From her campaign website: “Buffy is proud to have been an architect of President Obama’s 2008 and 2012 campaigns. She is credited with innovating Obama’s grassroots organizing model – from right here in Oakland.” 

Unfortunately perhaps, I happen to be reading Steve Phillips’ best-selling Brown is the New White, which advances the thesis that emphasizing demographics with a coalition of non-Whites and their White allies, was the winning strategy for Obama. 

In a chapter provocatively entitled Fewer Smart-Ass White Boys, under the equally provocative sub-head MYTH 2: BRILLIANT WHITE CAMPAIGN STRATEGISTS GOT OBAMA ELECTED, he says that “The voters of color who provided the margin of difference in 2008 and 2012 didn’t cast their vote for a historic candidacy because the White hands of tech-savvy whiz kids typed fancy code on computer keyboards. They were carrying on the legacy of hundreds of years of struggle.” 

Maybe he was referring to people like Wicks, maybe not, but he’s got a point. Since his book came out last fall, he’s had a couple of good op-eds in the New York Times suggesting that the official Democratic party should concentrate on mobilizing its natural allies among the non-White voters instead of trying to win back the mythical working class White men who voted for Trump. Sadly, the DCCC’s recent announcement of “A Better Deal” in a backwoods Virginia town seems to indicate that they haven’t yet gotten the memo. How does Wicks stand on this spectrum, I wonder? 

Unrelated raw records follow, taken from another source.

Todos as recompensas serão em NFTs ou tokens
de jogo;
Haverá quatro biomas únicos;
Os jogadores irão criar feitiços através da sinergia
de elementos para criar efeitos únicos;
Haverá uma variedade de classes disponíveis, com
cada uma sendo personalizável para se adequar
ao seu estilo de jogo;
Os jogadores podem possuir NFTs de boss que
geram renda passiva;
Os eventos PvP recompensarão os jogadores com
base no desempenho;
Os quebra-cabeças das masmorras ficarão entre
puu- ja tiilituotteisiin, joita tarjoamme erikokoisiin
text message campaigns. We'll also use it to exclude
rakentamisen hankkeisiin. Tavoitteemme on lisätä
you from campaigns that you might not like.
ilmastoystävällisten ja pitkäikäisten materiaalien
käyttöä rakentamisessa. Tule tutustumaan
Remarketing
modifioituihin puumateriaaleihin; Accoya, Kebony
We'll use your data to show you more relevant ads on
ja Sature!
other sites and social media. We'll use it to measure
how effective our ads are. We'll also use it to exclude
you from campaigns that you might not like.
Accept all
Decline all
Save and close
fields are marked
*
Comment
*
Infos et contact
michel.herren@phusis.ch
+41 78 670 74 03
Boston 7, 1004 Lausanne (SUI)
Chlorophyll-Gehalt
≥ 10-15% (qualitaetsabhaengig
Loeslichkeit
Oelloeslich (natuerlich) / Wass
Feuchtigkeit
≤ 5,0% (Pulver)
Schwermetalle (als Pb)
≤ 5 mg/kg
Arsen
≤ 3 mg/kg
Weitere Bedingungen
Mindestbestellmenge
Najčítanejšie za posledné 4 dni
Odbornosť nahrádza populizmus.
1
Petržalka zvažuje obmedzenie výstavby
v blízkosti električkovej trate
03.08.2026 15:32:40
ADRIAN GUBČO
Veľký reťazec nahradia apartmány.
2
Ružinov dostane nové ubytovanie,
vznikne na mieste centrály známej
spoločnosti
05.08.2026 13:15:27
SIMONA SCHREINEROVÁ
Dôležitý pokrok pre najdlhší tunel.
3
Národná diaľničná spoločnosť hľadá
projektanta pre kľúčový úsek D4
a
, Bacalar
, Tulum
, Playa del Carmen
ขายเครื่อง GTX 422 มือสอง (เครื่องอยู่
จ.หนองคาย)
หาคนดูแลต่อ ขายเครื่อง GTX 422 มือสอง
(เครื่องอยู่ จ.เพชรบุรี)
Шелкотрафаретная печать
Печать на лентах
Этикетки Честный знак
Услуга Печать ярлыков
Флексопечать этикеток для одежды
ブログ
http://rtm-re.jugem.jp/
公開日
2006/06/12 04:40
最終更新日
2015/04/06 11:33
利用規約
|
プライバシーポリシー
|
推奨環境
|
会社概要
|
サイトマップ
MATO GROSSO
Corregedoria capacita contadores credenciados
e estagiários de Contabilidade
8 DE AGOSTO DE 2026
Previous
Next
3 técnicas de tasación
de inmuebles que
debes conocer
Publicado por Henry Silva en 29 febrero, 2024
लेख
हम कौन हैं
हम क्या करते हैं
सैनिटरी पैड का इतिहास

Next, I accepted an invitation signed by former Berkeley Mayor Gus Newport, former Berkeley councilmember Ying Lee, Friends of Adeline organizer Margy Wilkinson and others to a meet-and-greet with Jovanka Beckles in a storefront child care center on Adeline. At the event I recognized some key long-time activists in the East Bay African-American community. 

Let’s just end this by saying that my second look at Beckles was even more impressive than my first. She opened herself up to a round of questions from each and every one of the 30 or so attendees, and gave quick on-target answers on a lot of hard topics, including the Sacramento trend to take environmental controls away from local governments. 

At the moment, I might be old-school, but I think I’d prefer an assembly member with substantial local experience. I know I’d prefer that another person of color replace Tony Thurmond, in a state where we have all too few African-Americans in state office. And also, how about a woman, another under-represented group in Sacramento? 

With these criteria in mind, Beckles looks pretty good right now, but I’d like to have the same close look at the cast of thousands who aspire to take this seat before deciding which to support, so I’m awaiting invitations from the other candidates. As academics angling for the next grant often say, “Further research necessary”.